Job:
Pull out each line below that contains the word "with".

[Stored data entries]
_ _ _ _ _

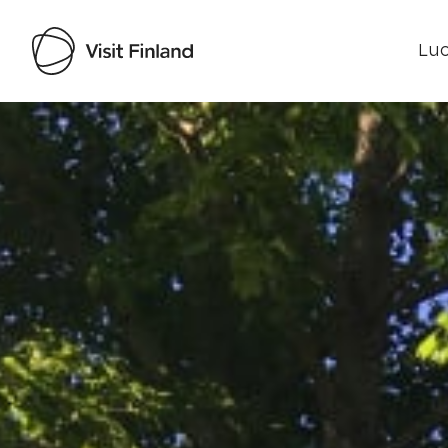
Luo
Visit Finland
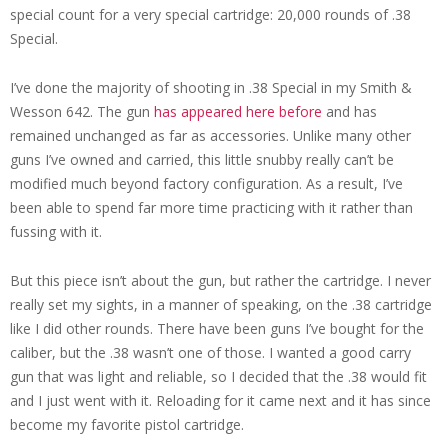
special count for a very special cartridge: 20,000 rounds of .38
Special.
I’ve done the majority of shooting in .38 Special in my Smith &
Wesson 642. The gun
has appeared here before
and has
remained unchanged as far as accessories. Unlike many other
guns I’ve owned and carried, this little snubby really can’t be
modified much beyond factory configuration. As a result, I’ve
been able to spend far more time practicing with it rather than
fussing with it.
But this piece isn’t about the gun, but rather the cartridge. I never
really set my sights, in a manner of speaking, on the .38 cartridge
like I did other rounds. There have been guns I’ve bought for the
caliber, but the .38 wasn’t one of those. I wanted a good carry
gun that was light and reliable, so I decided that the .38 would fit
and I just went with it. Reloading for it came next and it has since
become my favorite pistol cartridge.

_ _ _ _ _

Task response:
been able to spend far more time practicing with it rather than
fussing with it.
and I just went with it. Reloading for it came next and it has since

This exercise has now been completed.